New EV Policy: Govt To Cap Investment Towards Charging Networks

New EV Policy: Govt To Cap Investment Towards Charging Networks

SUMMARY

The provision has been envisaged to ensure EV makers spend more on car manufacturing, rather than charging infrastructure

If foreign automakers spend more than the 5% threshold, the additional deployment of funds will not be counted as their investment in the country

Announced last year, the policy allows foreign car makers to import EVs at just 15% to 20% import duties if they invest $500 Mn towards building a unit in India

The Centre’s soon-to-be notified electric vehicle (EV) policy reportedly plans to mandate foreign automakers to set aside only 5% of their total investment into the country towards creation of charging infrastructure.

As per draft rules seen by Reuters, the provision has been envisaged to ensure EV makers spend more on car manufacturing, rather than charging infrastructure. As such, if foreign automakers spend more than the 5% threshold, the additional deployment of funds will not be counted as their investment in the country.

“Expenditure incurred on charging infrastructure would be considered up to (a) maximum 5% of the committed investment,” read the 47-page draft document dated January 2025. 

For the uninitiated, the government announced the EV policy last year, effectively rolling out a red carpet for global EV giants including Tesla. Under the new proposed rules, foreign car makers can import EVs with just 15% to 20% import duties, as against up to 110% currently, if they invest at least $500 Mn (INR 4,150 Cr) towards building a unit in India. 

If latest reports are to be believed, EV makers cannot circumvent the proposed EV rules by spending merely on charging infrastructure. They will have to spend more towards scaling up manufacturing in the country. 

An industry insider reportedly said that the call is being taken as the government wants companies to prioritise manufacturing, and not just charging networks.
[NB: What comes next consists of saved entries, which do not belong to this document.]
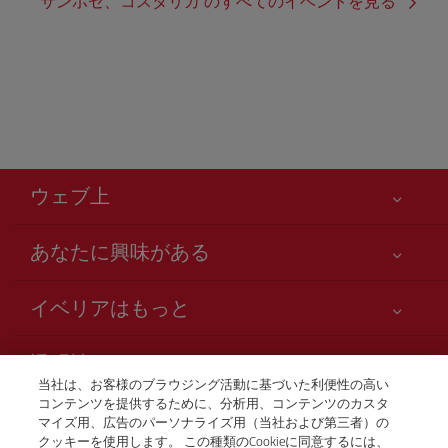
サンホセ、コスタリカ のすべてのイベントを見る
ウェブ上
あなたに興味がある
お客様の安全が第一です
イベリアはもっと
アクセシビリティの宣言
ニュースと最新情報
サービスのお約束
透明性
イベリアグループ
Iberia.com サイトマップ
当社は、お客様のブラウジング活動に基づいた利便性の高い
利用規約
コンテンツを提供するために、分析用、コンテンツのカスタ
株主および投資家向け情報
お電話での航空券販売
マイズ用、広告のパーソナライズ用（当社および第三者）の
運送約款
+81 0 3 3298 5238
Iberia の提携航空会社
クッキーを使用します。 この種類のCookieに同意するには、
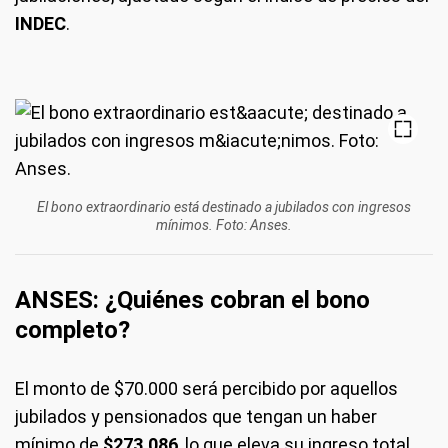
INDEC
.
El bono extraordinario está destinado a jubilados con ingresos
mínimos. Foto: Anses.
ANSES: ¿Quiénes cobran el bono
completo?
El monto de $70.000 será percibido por aquellos
jubilados y pensionados que tengan un haber
mínimo de
$273.086
, lo que eleva su ingreso total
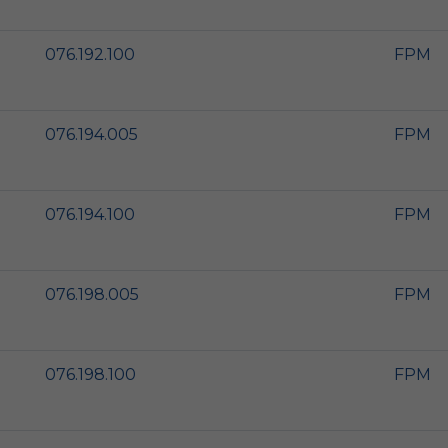
076.192.100
FPM
076.194.005
FPM
076.194.100
FPM
076.198.005
FPM
076.198.100
FPM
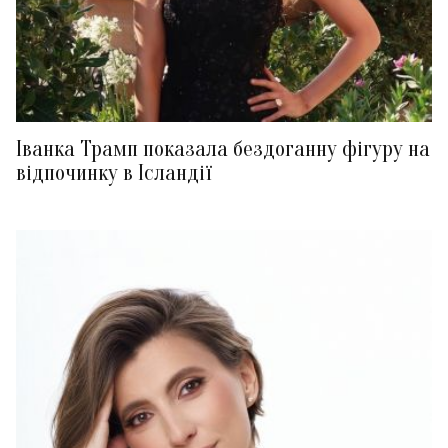
Іванка Трамп показала бездоганну фігуру на
відпочинку в Ісландії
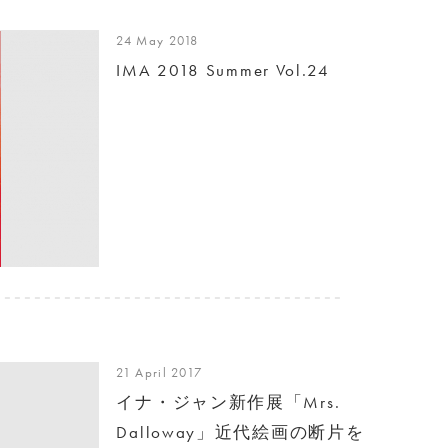
24 May 2018
IMA 2018 Summer Vol.24
21 April 2017
イナ・ジャン新作展「Mrs.
Dalloway」近代絵画の断片を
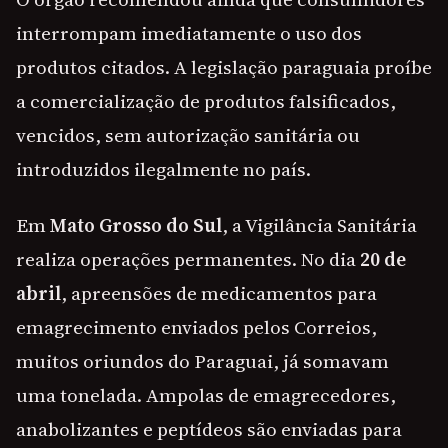
interrompam imediatamente o uso dos
produtos citados. A legislação paraguaia proíbe
a comercialização de produtos falsificados,
vencidos, sem autorização sanitária ou
introduzidos ilegalmente no país.
Em
Mato Grosso do Sul
, a Vigilância Sanitária
realiza operações permanentes. No dia
20 de
abril
, apreensões de medicamentos para
emagrecimento enviados pelos Correios,
muitos oriundos do Paraguai, já somavam
uma tonelada. Ampolas de emagrecedores,
anabolizantes e peptídeos são enviadas para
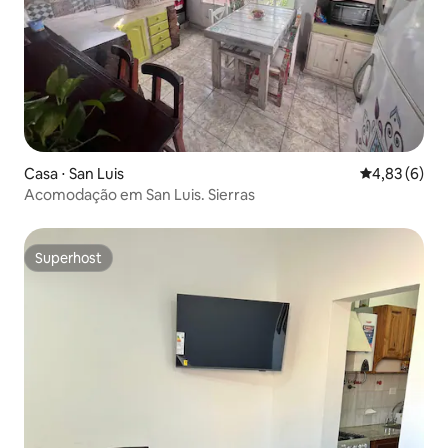
Casa ⋅ San Luis
4,83 de uma 
4,83 (6)
Acomodação em San Luis. Sierras
Superhost
Superhost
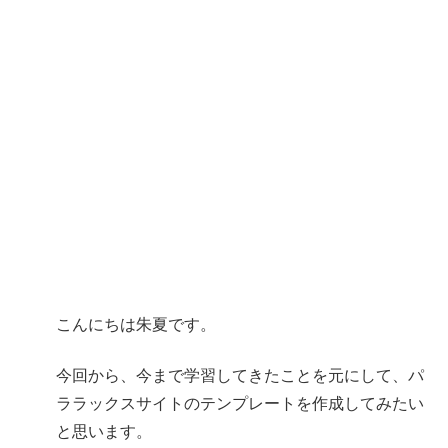
こんにちは朱夏です。
今回から、今まで学習してきたことを元にして、パ
ララックスサイトのテンプレートを作成してみたい
と思います。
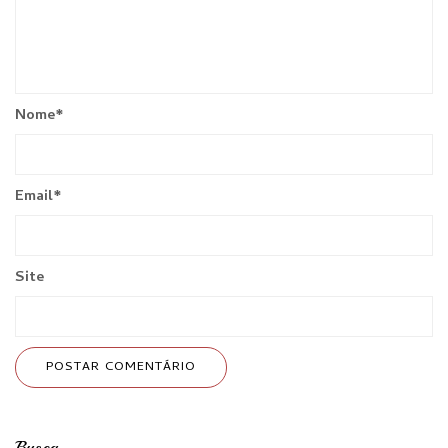
Nome
*
Email
*
Site
Busca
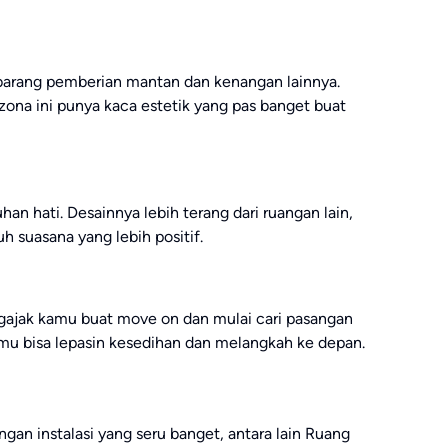
-barang pemberian mantan dan kenangan lainnya.
 zona ini punya kaca estetik yang pas banget buat
n hati. Desainnya lebih terang dari ruangan lain,
h suasana yang lebih positif.
 ngajak kamu buat move on dan mulai cari pasangan
kamu bisa lepasin kesedihan dan melangkah ke depan.
an instalasi yang seru banget, antara lain Ruang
Nevertheless, the Centre is currently holding discussions with EV makers and other stakeholders on the draft norms. The rules are expected to be finalised by next month, a source reportedly added.

As per the report, the proposed rules also mandate EV makers to rake up a minimum turnover of $577 Mn by the end of fourth year of operations to be eligible for lower import duties on up to 8,000 electric cars per year. By the fifth year of operation, companies will have to meet the minimum threshold of $866 Mn.
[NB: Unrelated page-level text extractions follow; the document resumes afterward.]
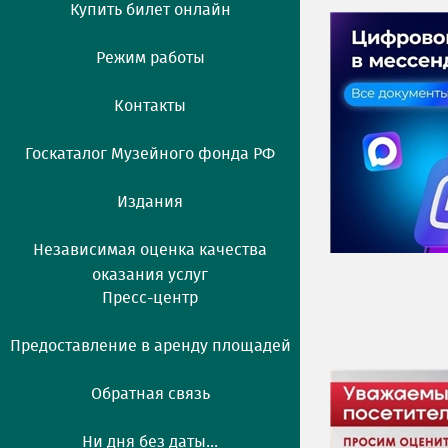
Купить билет онлайн
Режим работы
Контакты
Госкаталог Музейного фонда РФ
Издания
Независимая оценка качества
оказания услуг
Пресс-центр
Предоставление в аренду площадей
Обратная связь
Ни дня без даты...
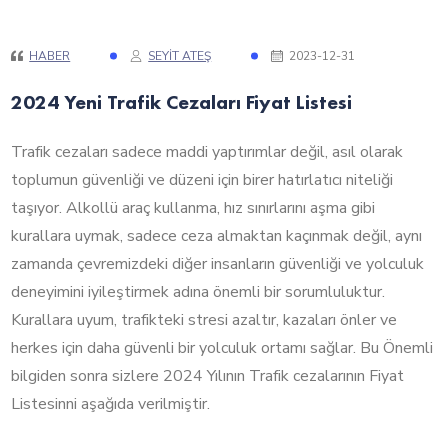
HABER
SEYIT ATEŞ
2023-12-31
2024 Yeni Trafik Cezaları Fiyat Listesi
Trafik cezaları sadece maddi yaptırımlar değil, asıl olarak
toplumun güvenliği ve düzeni için birer hatırlatıcı niteliği
taşıyor. Alkollü araç kullanma, hız sınırlarını aşma gibi
kurallara uymak, sadece ceza almaktan kaçınmak değil, aynı
zamanda çevremizdeki diğer insanların güvenliği ve yolculuk
deneyimini iyileştirmek adına önemli bir sorumluluktur.
Kurallara uyum, trafikteki stresi azaltır, kazaları önler ve
herkes için daha güvenli bir yolculuk ortamı sağlar. Bu Önemli
bilgiden sonra sizlere 2024 Yılının Trafik cezalarının Fiyat
Listesinni aşağıda verilmiştir.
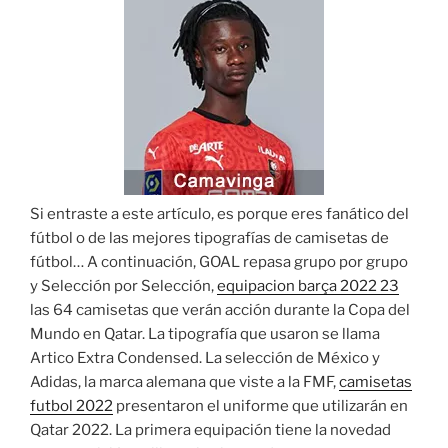
Si entraste a este artículo, es porque eres fanático del
fútbol o de las mejores tipografías de camisetas de
fútbol… A continuación, GOAL repasa grupo por grupo
y Selección por Selección,
equipacion barça 2022 23
las 64 camisetas que verán acción durante la Copa del
Mundo en Qatar. La tipografía que usaron se llama
Artico Extra Condensed. La selección de México y
Adidas, la marca alemana que viste a la FMF,
camisetas
futbol 2022
presentaron el uniforme que utilizarán en
Qatar 2022. La primera equipación tiene la novedad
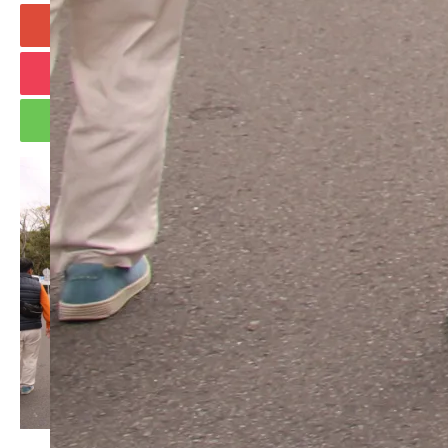
+1
Hatena
Pocket
RSS
feedly
Pin it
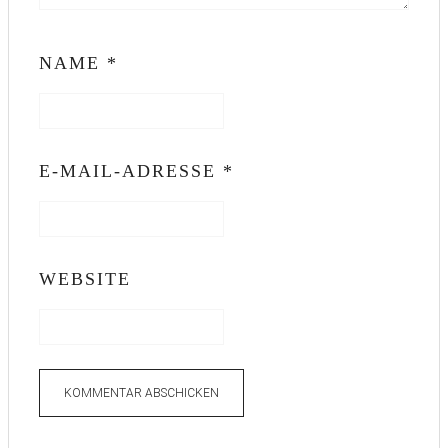
NAME
*
E-MAIL-ADRESSE
*
WEBSITE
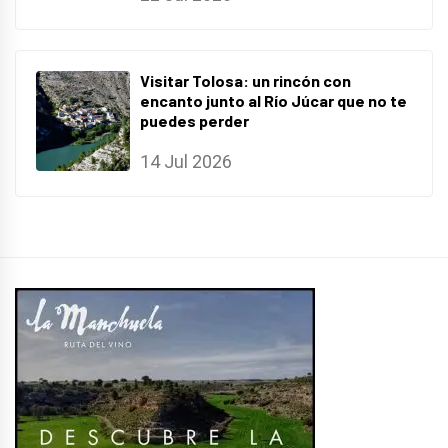
Visitar Tolosa: un rincón con
encanto junto al Río Júcar que no te
puedes perder
14 Jul 2026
The draft rules also specify that original equipment manufacturers (OEMs) failing to meet the turnover threshold will have to pay a penalty in the range of 1% to 3% of the revenue shortfall. 
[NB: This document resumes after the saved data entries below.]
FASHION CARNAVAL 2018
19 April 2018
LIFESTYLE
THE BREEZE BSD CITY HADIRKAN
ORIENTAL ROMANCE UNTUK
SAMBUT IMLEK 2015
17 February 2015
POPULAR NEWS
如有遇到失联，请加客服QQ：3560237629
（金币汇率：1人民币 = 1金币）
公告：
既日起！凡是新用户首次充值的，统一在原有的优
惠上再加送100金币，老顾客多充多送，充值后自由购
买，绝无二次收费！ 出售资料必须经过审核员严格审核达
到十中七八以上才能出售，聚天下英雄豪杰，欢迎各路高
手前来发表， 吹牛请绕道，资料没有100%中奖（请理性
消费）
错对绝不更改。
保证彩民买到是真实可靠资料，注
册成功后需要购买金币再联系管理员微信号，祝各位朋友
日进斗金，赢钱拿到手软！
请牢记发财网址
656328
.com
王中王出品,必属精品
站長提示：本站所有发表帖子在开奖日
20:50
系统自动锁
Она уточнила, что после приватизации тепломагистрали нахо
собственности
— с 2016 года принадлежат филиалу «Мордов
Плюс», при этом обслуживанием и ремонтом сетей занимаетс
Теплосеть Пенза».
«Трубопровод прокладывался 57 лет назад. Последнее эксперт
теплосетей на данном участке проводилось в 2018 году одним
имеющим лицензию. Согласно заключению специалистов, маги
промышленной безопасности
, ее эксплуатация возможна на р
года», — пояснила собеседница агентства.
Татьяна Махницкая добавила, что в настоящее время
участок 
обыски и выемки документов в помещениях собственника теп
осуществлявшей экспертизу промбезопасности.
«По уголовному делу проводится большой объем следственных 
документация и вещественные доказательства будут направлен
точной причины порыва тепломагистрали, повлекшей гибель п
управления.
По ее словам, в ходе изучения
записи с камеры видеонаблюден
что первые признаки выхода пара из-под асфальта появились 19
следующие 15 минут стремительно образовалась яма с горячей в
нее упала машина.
This comes at a time when Elon Musk-led Tesla has once again kicked off plans to re-enter India. Earlier this week, reports said that the US-based EV giant has finalised two locations for showrooms in Delhi NCR and Mumbai, with the EV maker also looking to hire talent to bolster its bid to re-enter India. 

Meanwhile, the company is also said to be preparing to ship a few thousand electric cars to India in the coming months. If reports are to be believed, the company is in talks with states such as Gujarat, Maharashtra and Tamil Nadu to set up a unit. Andhra Pradesh government too has offered incentives such as “ready” land parcels to woo the company to the state. 

Not just Tesla, other foreign auto makers such as Hyundai and Toyota Motor are also mulling plans to manufacture EVs in the country at their existing and new factories.